It was established by two journalists, Michael Lacey and Jim Larkin. They had been arrested from their homes one evening in October 2007. The order to capture them was given by Maricopa County Sheriff, Joe Arpaio, for covering his story. They were later put in jail, although it did not last long.
Larkin and Lacey had exposed the sheriff’s misdeeds in Phoenix News Times stories. Arpaio, the sheriff, had massive mismanagement in his office and caused fear among Mexican immigrants living or working in Arizona. During his tenure, there was a continual abuse of power; inmates were mistreated, exposed to dangerous lives and some even lost lives. He was mostly against the Latinos or any other immigrant with colored skin.
Arpaio’s colleagues issued subpoenas to find information about the executives that worked for the newspaper. Larkin and Lacey did not surrender themselves as would be expected but instead wrote about it in the papers. This rebellion led to their arrest which lasted for less than 24 hours. The voice of the people was heard on time, they were released, and their charges dropped.
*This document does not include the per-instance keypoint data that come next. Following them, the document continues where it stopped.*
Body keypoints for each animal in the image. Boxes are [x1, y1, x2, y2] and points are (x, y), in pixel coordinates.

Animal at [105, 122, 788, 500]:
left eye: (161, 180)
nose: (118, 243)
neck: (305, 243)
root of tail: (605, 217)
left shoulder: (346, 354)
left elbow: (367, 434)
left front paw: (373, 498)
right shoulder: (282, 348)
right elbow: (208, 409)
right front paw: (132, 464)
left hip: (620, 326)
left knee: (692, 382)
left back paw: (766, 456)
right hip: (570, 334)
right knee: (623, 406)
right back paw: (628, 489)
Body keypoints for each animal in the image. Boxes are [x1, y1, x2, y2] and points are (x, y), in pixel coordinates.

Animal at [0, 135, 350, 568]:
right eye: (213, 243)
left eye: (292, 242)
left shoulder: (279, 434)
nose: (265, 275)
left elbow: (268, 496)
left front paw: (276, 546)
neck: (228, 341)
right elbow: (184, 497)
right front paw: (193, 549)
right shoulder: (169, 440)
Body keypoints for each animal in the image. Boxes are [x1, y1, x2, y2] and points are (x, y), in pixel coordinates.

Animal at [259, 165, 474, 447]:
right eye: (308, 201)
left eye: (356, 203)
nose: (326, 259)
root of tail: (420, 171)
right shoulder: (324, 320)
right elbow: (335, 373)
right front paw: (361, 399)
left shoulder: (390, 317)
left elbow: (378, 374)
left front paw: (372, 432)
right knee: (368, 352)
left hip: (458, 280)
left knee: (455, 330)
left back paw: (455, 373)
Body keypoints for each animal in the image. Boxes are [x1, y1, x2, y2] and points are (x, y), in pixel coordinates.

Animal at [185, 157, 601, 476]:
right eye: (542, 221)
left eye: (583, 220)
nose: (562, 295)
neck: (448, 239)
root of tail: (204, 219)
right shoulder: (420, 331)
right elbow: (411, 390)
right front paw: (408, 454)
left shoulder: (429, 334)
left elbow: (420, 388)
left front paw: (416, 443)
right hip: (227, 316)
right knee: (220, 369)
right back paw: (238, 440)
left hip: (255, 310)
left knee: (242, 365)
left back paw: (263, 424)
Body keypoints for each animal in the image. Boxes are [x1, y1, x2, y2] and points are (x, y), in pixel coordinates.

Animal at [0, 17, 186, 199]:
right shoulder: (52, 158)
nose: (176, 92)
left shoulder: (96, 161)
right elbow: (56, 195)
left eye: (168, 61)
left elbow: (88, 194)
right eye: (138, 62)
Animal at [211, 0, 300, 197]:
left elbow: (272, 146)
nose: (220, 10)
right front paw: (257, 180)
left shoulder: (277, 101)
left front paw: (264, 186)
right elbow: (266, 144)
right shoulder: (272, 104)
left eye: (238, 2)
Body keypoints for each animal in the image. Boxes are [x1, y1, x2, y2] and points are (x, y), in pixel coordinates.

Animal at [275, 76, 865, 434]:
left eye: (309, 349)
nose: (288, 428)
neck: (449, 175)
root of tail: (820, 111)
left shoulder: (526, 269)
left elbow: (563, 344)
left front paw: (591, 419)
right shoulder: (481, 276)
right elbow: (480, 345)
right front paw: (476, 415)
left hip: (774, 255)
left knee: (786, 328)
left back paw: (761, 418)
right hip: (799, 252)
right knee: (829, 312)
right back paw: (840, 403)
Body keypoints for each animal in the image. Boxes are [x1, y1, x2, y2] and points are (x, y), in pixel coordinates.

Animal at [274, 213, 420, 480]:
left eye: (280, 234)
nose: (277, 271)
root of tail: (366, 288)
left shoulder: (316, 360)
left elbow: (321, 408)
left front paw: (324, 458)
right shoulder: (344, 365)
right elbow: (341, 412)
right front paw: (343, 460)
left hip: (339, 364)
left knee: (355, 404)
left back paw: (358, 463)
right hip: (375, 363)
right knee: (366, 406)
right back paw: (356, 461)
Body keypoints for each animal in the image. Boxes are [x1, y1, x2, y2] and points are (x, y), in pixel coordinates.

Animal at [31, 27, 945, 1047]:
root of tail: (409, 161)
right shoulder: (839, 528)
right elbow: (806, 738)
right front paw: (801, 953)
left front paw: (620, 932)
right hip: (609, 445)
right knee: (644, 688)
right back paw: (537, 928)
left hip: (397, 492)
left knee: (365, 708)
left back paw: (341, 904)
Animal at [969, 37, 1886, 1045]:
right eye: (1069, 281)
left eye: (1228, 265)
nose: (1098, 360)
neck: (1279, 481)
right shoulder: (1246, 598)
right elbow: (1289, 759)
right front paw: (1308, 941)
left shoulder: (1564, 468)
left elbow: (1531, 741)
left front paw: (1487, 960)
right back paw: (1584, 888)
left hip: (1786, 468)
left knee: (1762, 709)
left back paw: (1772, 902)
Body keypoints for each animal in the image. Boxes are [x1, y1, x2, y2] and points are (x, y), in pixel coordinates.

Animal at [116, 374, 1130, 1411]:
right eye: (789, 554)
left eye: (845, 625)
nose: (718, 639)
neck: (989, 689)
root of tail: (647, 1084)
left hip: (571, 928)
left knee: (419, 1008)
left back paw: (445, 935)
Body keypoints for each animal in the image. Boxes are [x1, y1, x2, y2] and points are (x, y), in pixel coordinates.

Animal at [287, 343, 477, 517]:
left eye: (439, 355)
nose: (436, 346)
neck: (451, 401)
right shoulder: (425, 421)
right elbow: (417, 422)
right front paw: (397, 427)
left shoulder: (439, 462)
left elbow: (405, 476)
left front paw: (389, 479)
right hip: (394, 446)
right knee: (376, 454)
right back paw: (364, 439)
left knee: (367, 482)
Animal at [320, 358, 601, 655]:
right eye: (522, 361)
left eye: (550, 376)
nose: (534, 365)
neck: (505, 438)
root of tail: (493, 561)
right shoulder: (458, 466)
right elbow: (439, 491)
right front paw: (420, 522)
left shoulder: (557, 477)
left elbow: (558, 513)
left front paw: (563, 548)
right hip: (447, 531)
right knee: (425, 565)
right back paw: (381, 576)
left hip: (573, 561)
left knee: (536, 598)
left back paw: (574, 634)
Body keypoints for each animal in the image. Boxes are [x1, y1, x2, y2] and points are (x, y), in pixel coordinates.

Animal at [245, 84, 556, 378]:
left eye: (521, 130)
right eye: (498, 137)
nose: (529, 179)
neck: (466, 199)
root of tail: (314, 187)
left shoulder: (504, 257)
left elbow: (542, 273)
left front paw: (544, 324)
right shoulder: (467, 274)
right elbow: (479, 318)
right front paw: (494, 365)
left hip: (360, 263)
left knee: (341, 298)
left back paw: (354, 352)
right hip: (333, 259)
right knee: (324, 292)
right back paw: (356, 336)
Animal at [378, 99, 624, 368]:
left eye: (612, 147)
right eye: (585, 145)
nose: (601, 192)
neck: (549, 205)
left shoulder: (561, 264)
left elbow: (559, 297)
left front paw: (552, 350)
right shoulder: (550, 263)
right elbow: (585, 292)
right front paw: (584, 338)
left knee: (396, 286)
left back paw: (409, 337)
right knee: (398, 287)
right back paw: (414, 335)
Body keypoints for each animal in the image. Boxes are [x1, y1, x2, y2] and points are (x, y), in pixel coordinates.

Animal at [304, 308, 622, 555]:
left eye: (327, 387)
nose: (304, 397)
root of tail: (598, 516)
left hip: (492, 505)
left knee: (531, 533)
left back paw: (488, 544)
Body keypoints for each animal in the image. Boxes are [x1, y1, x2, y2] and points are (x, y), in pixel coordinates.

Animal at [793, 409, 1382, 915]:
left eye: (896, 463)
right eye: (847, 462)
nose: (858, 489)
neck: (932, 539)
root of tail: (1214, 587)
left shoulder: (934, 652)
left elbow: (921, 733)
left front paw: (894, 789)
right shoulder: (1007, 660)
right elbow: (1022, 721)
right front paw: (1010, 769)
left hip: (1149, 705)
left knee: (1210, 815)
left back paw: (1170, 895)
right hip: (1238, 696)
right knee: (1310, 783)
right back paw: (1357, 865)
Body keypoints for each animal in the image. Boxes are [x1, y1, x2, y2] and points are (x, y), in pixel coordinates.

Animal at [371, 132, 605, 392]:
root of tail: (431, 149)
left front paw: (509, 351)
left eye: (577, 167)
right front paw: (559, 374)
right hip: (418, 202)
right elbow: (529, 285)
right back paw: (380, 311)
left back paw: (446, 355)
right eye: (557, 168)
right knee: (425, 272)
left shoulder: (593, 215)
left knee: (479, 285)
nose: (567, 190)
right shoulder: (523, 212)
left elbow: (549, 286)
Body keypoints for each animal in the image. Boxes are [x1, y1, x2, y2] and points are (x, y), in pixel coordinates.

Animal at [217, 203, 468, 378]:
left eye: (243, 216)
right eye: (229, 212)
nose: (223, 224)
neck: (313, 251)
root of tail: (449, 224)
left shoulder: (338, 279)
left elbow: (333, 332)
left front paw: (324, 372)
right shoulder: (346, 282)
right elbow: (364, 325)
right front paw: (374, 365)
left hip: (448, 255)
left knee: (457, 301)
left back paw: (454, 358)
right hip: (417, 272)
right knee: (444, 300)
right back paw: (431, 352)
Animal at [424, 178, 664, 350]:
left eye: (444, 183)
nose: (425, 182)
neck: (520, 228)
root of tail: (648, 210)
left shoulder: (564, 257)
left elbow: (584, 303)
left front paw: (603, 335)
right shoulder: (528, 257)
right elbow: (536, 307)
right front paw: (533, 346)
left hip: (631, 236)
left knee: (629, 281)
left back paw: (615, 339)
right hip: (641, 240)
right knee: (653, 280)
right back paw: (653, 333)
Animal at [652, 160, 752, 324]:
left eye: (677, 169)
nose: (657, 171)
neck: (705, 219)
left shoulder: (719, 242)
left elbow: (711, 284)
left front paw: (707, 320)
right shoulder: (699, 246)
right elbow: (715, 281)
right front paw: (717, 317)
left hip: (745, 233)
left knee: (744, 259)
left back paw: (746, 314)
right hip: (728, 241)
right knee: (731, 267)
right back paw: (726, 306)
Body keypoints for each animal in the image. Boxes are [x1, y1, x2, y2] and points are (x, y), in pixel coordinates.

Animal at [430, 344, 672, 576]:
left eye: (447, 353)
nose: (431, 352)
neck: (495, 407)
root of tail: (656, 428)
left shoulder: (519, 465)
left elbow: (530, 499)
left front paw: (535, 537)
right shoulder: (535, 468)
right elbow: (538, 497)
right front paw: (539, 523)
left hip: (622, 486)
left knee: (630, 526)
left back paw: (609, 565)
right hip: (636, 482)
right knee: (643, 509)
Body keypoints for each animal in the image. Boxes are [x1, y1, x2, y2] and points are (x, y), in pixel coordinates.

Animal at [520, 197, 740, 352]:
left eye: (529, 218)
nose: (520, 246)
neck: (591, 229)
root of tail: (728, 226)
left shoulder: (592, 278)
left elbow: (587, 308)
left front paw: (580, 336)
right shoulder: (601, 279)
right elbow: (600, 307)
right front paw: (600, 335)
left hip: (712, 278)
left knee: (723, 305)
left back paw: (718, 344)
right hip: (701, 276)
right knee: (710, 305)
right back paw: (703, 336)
The Court of Appeal, in 2012, termed it as an assault on the First Amendment, for public officials to have their critics arrested.
The Ninth Circuit Court of Appeals declared that Larkin and Lacey were arrested for no cause; the grand jury subpoenas were invalid because the prosecutor had not followed legal procedure. The court’s decision had the two journalists paid an amount of $3.7 million as a settlement by the sheriff’s county in 2013. They devoted this money to Fontera Fund. It was established to benefit non-profit individuals, groups or families that have suffered from racism in Arizona.
Immigrants’ civil rights had been compromised in Arizona. Larkin grew up knowing that helping the needy is a noble cause. To him, the Hispanic community deserves to have their civil rights. Lacey, on the other hand, had witnessed Arpaio’s brutality against migrants from Mexico, including Americans that had brown skin. That is why they chose to stand with migrants who had suffered in the same way as they did or even worse.